И если бы нам удалось сквозь эту плотную и грубую кору добраться до души Квазимодо, если бы мы могли исследовать все глубины духа этого уродливого создания, если бы нам дано было увидеть с помощью факела то, что лежит за непрозрачной его оболочкой, постичь внутренний мир этого непроницаемого существа, разобраться во всех темных закоулках и нелепых тупиках его сознания и ярким лучом внезапно осветить на дне этой пещеры скованную его душу, то, несомненно, мы застали бы ее в какой-нибудь жалкой позе, скрюченную и захиревшую, подобно тем узникам венецианских тюрем, которые доживали до старости, согнувшись в три погибели в слишком узких и слишком коротких каменных ящиках.
Не вызывает сомнения, что в увечном теле оскудевает и разум.
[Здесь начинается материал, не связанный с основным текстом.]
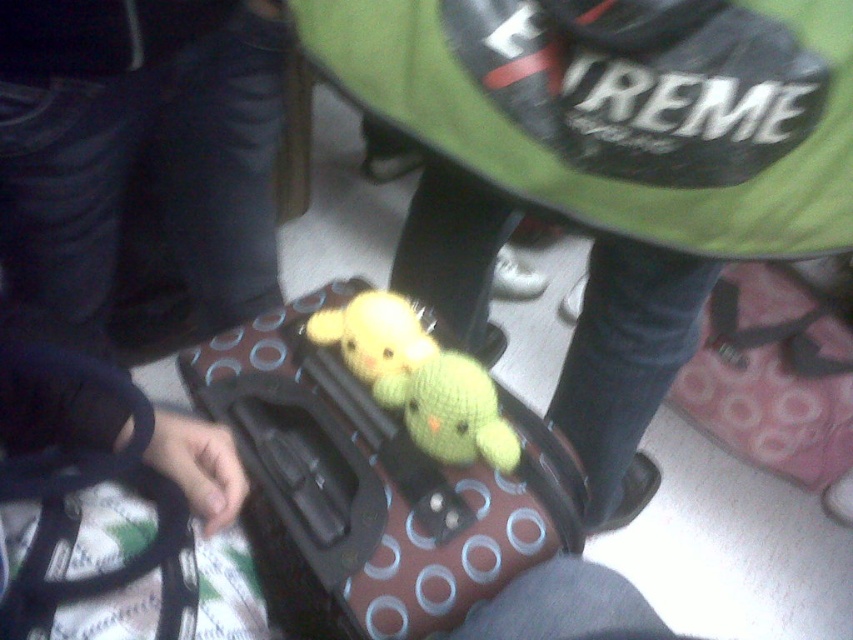
You are packing for a trip and see both the green knitted toy at center and the brown polka dot suitcase at center in the image. Which item should you pick up first if you want to place the green knitted toy into the suitcase?

The green knitted toy at center is located above the brown polka dot suitcase at center, so you should pick up the green knitted toy at center first and then place it into the brown polka dot suitcase at center.

Consider the image. You are organizing a childrens party and need to choose between the green knitted toy at center and the yellow knitted toy at center for a game that requires a larger toy. Which one should you pick?

The green knitted toy at center is bigger than the yellow knitted toy at center, so you should pick the green knitted toy at center for the game.

You are organizing a toy display in the living room and want to ensure that the green knitted toy at center and the yellow knitted toy at center are arranged properly. Which toy should you place on a higher shelf to avoid it being hidden by the other?

The green knitted toy at center is much taller than the yellow knitted toy at center, so you should place the green knitted toy at center on a higher shelf to prevent it from being hidden by the yellow one.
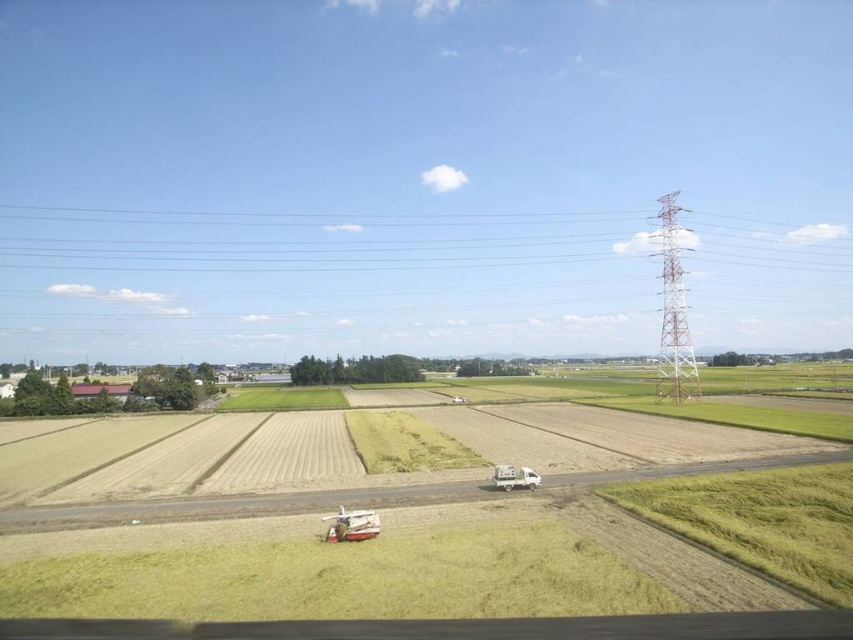
You are standing in the rural landscape and want to take a photo of the green grassy field at center and the smooth wire power line at upper center. Which object will appear larger in your photo?

The green grassy field at center will appear larger in the photo because it is closer to the viewer than the smooth wire power line at upper center.

Looking at the rural landscape, where is the green grassy field at center in relation to the smooth wire power line at upper center?

The green grassy field at center is located to the right of the smooth wire power line at upper center.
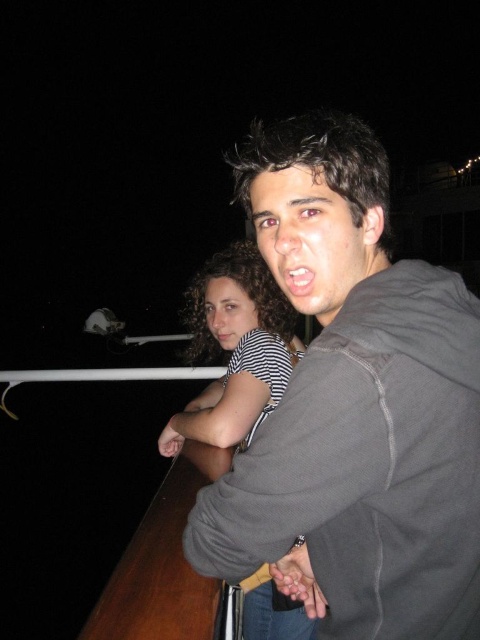
You are trying to locate the dark gray hoodie at center on a coordinate system where the bottom left corner is the origin. What are its coordinates?

The dark gray hoodie at center is located at coordinates approximately 0.636 on the x axis and 0.740 on the y axis.

You are a photographer trying to capture both the dark gray hoodie at center and the striped fabric shirt at upper center in a single frame. Considering their sizes, which one should you adjust your camera focus on to ensure both are in focus without moving your position?

Since the dark gray hoodie at center is thinner than the striped fabric shirt at upper center, you should focus on the striped fabric shirt at upper center because it is larger and will require more focus depth to capture clearly.

You are trying to locate the dark gray hoodie at center and the striped fabric shirt at upper center in the image. Based on their positions, which object is closer to the right edge of the image?

The dark gray hoodie at center is to the right of striped fabric shirt at upper center, so it is closer to the right edge of the image.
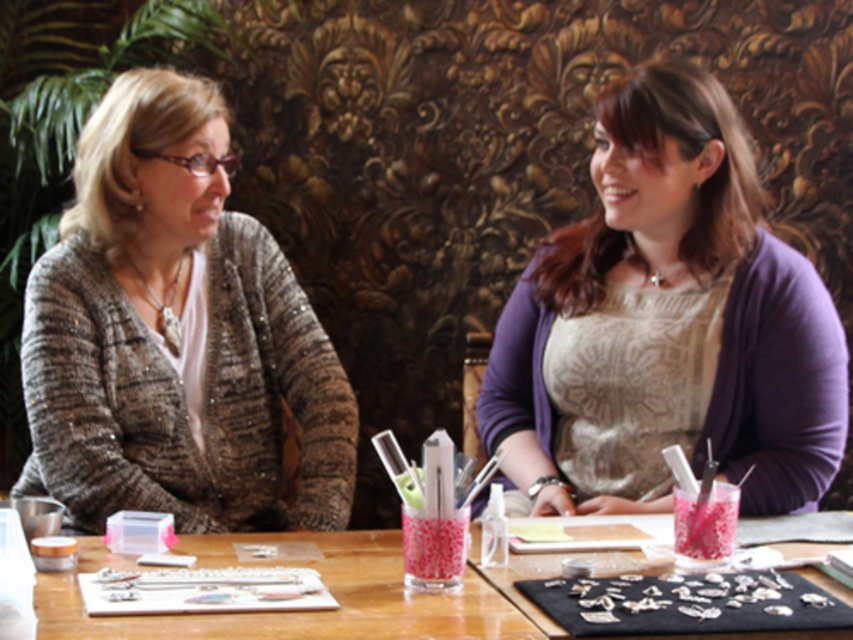
Between point (247, 275) and point (227, 545), which one is positioned behind?

The point (247, 275) is behind.

Image resolution: width=853 pixels, height=640 pixels. Describe the element at coordinates (173, 336) in the screenshot. I see `sparkly gray cardigan at left` at that location.

What are the coordinates of `sparkly gray cardigan at left` in the screenshot? It's located at (173, 336).

Locate an element on the screen. purple textured sweater at center is located at coordinates (666, 321).

Is point (584, 474) less distant than point (117, 225)?

No, (584, 474) is further to viewer.

Image resolution: width=853 pixels, height=640 pixels. I want to click on purple textured sweater at center, so click(x=666, y=321).

Is purple textured sweater at center to the left of wooden table at center from the viewer's perspective?

No, purple textured sweater at center is not to the left of wooden table at center.

Looking at this image, can you confirm if purple textured sweater at center is bigger than wooden table at center?

Correct, purple textured sweater at center is larger in size than wooden table at center.

Locate an element on the screen. purple textured sweater at center is located at coordinates (666, 321).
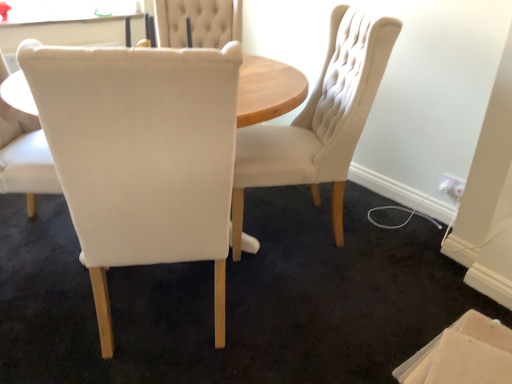
Find the location of `empty space that is to the right of matte cream chair at center, arranged as the first chair when viewed from the right`. empty space that is to the right of matte cream chair at center, arranged as the first chair when viewed from the right is located at coordinates point(389,237).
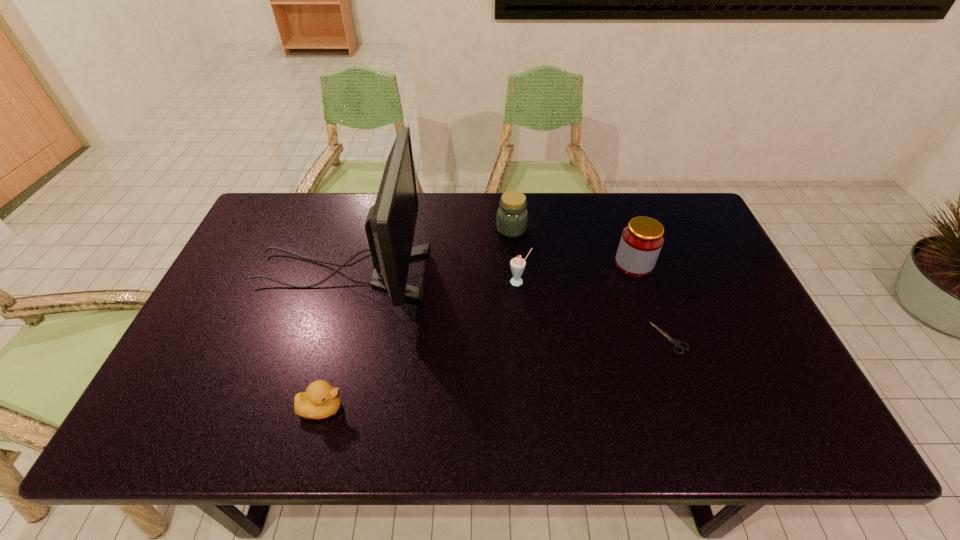
In order to click on vacant space located on the left of the left jar in this screenshot , I will do `click(379, 229)`.

What are the coordinates of `vacant space situated 0.300m on the straw side of the milkshake` in the screenshot? It's located at click(527, 380).

Where is `free spot located 0.390m facing forward on the duckling`? The width and height of the screenshot is (960, 540). free spot located 0.390m facing forward on the duckling is located at coordinates (518, 408).

Where is `vacant area situated on the left of the shears`? The image size is (960, 540). vacant area situated on the left of the shears is located at coordinates (503, 338).

Locate an element on the screen. computer monitor situated at the far edge is located at coordinates (390, 225).

Where is `jar that is at the far edge`? jar that is at the far edge is located at coordinates (512, 216).

At what (x,y) coordinates should I click in order to perform the action: click on object positioned at the near edge. Please return your answer as a coordinate pair (x, y). This screenshot has width=960, height=540. Looking at the image, I should click on (320, 400).

Identify the location of object that is positioned at the left edge. The image size is (960, 540). (390, 225).

Locate an element on the screen. This screenshot has height=540, width=960. object that is at the far left corner is located at coordinates (390, 225).

At what (x,y) coordinates should I click in order to perform the action: click on free space at the far edge of the desktop. Please return your answer as a coordinate pair (x, y). This screenshot has height=540, width=960. Looking at the image, I should click on (552, 200).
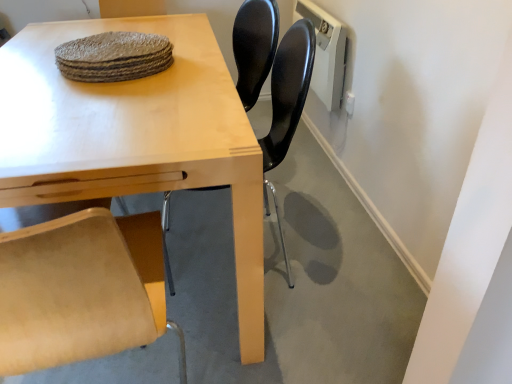
Question: From a real-world perspective, is rough woven placemat at upper center physically below light wood table at center?

Choices:
 (A) yes
 (B) no

Answer: (B)

Question: Considering the relative positions of rough woven placemat at upper center and light wood table at center in the image provided, is rough woven placemat at upper center to the right of light wood table at center from the viewer's perspective?

Choices:
 (A) yes
 (B) no

Answer: (A)

Question: Considering the relative sizes of rough woven placemat at upper center and light wood table at center in the image provided, is rough woven placemat at upper center shorter than light wood table at center?

Choices:
 (A) yes
 (B) no

Answer: (A)

Question: Is rough woven placemat at upper center turned away from light wood table at center?

Choices:
 (A) yes
 (B) no

Answer: (B)

Question: Is the position of rough woven placemat at upper center less distant than that of light wood table at center?

Choices:
 (A) yes
 (B) no

Answer: (B)

Question: From the image's perspective, is rough woven placemat at upper center below light wood table at center?

Choices:
 (A) no
 (B) yes

Answer: (A)

Question: Does light wood table at center have a smaller size compared to rough woven placemat at upper center?

Choices:
 (A) yes
 (B) no

Answer: (B)

Question: Considering the relative sizes of light wood table at center and rough woven placemat at upper center in the image provided, is light wood table at center wider than rough woven placemat at upper center?

Choices:
 (A) yes
 (B) no

Answer: (A)

Question: Does light wood table at center turn towards rough woven placemat at upper center?

Choices:
 (A) no
 (B) yes

Answer: (A)

Question: Is light wood table at center positioned with its back to rough woven placemat at upper center?

Choices:
 (A) yes
 (B) no

Answer: (B)

Question: From a real-world perspective, is light wood table at center positioned over rough woven placemat at upper center based on gravity?

Choices:
 (A) no
 (B) yes

Answer: (A)

Question: Does light wood table at center have a larger size compared to rough woven placemat at upper center?

Choices:
 (A) no
 (B) yes

Answer: (B)

Question: From a real-world perspective, does light wood table at center stand above black plastic chair at center?

Choices:
 (A) no
 (B) yes

Answer: (A)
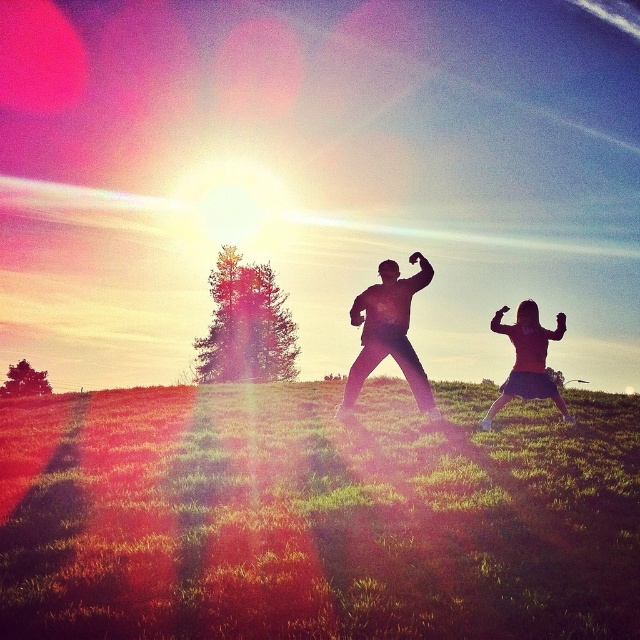
You are standing at the point marked as point (316, 515) in the image. What is the color of the ground beneath your feet?

The point (316, 515) marks green grassy at center, so the ground beneath your feet is green.

You are a photographer trying to capture the sunset. You have a camera with a wide angle lens. You see the green grassy at center and the black matte pants at center in your frame. Which object will occupy more space in your photo?

The green grassy at center will occupy more space in the photo because it has a larger size compared to the black matte pants at center.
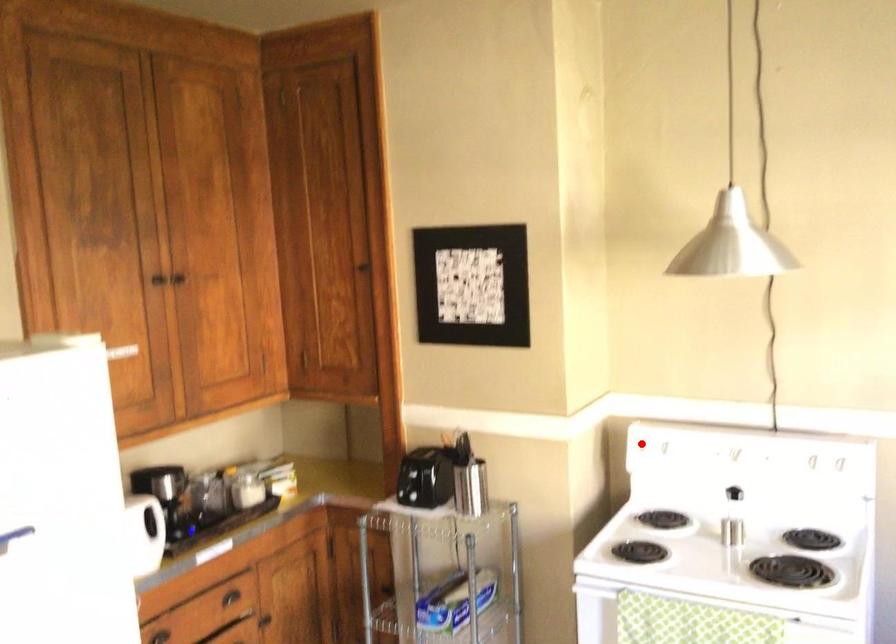
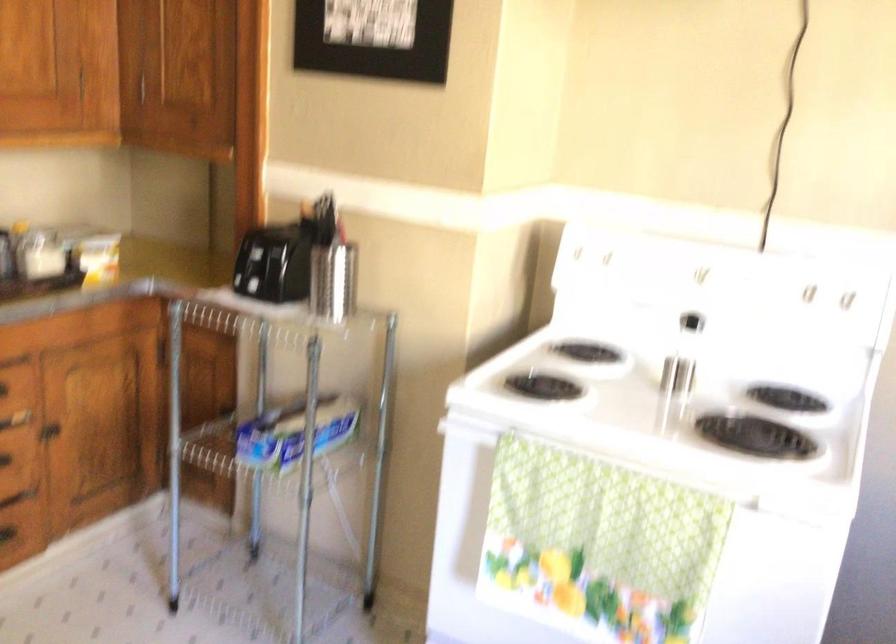
Where in the second image is the point corresponding to the highlighted location from the first image?

(576, 252)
Квазимодо лишь смутно ощущал в себе слепые порывы души, сотворенной по образу и подобию его тела. Прежде чем достичь его сознания, внешние впечатления странным образом преломлялись. Его мозг представлял собою какую-то особую среду: все, что в него попадало, выходило оттуда искаженным. Его понятия, являвшиеся отражением этих преломленных впечатлений, естественно оказывались сбивчивыми и извращенными.
Это порождало тысячу оптических обманов, неверных суждений и заблуждений, среди которых бродила его мысль, делая его похожим то на сумасшедшего, то на идиота.
Первым последствием такого умственного склада было то, что Квазимодо не мог здраво смотреть на вещи. Он был почти лишен способности непосредственного их восприятия. Внешний мир казался ему гораздо более отдаленным, чем нам.
Вторым последствием этого несчастья была его злобность.
Действительно, он был злобен, потому что был дик; он был дик, потому что был безобразен. В его природе, как и в любой иной, была своя логика.
Его столь непомерно развившаяся физическая сила являлась еще одной из причин его злобы. «Malus puer robustus»[147], — говорит Гоббс[148].
Впрочем, следует отдать ему справедливость: его злобность, надо думать, не была врожденной. С первых же своих шагов среди людей он почувствовал, а затем и ясно осознал себя существом отверженным, оплеванным, заклейменным. Человеческая речь была для него либо издевкой, либо проклятием. Подрастая, он встречал вокруг себя лишь ненависть и заразился ею. Преследуемый всеобщим озлоблением, он сам поднял оружие, которым был ранен.
Лишь с крайней неохотой он обращал свой взор на людей. Ему вполне достаточно было собора, населенного мраморными статуями королей, святых, епископов, которые, по крайней мере, не смеялись ему в лицо и смотрели на него спокойным и благожелательным взором. Статуи чудовищ и демонов тоже не питали к нему ненависти — он слишком был похож на них. Насмешка их относилась скорее к прочим людям. Святые были его друзьями и благословляли его, чудовища также были его друзьями и охраняли его. Он подолгу изливал перед ними свою душу. Сидя на корточках перед какой-нибудь статуей, он часами беседовал с ней. Если в это время кто-нибудь входил в храм, Квазимодо убегал, как любовник, застигнутый за серенадой.
Собор заменял ему не только людей, но и всю вселенную, всю природу. Он не представлял себе иных цветущих изгородей, кроме никогда не блекнущих витражей; иной прохлады, кроме тени каменной, отягощенной птицами листвы, распускающейся в кущах саксонских капителей; иных гор, кроме исполинских башен собора; иного океана, кроме Парижа, который бурлил у их подножия.
Но что он любил всего пламенней в своем родном соборе, что пробуждало его душу и заставляло ее расправлять свои жалкие крылья, столь беспомощно сложенные в тесной ее пещере, что порой делало его счастливым, — это колокола. Он любил их, ласкал их, говорил с ними, понимал их. Он был нежен со всеми, начиная от самых маленьких колоколов средней стрельчатой башенки до самого большого колокола портала. Средняя колоколенка и две боковые башни были для него словно три громадные клетки, в которых вскормленные им птицы заливались лишь для него. А ведь это были те самые колокола, которые сделали его глухим; однако и мать часто всего сильнее любит именно то дитя, которое заставило ее больше страдать.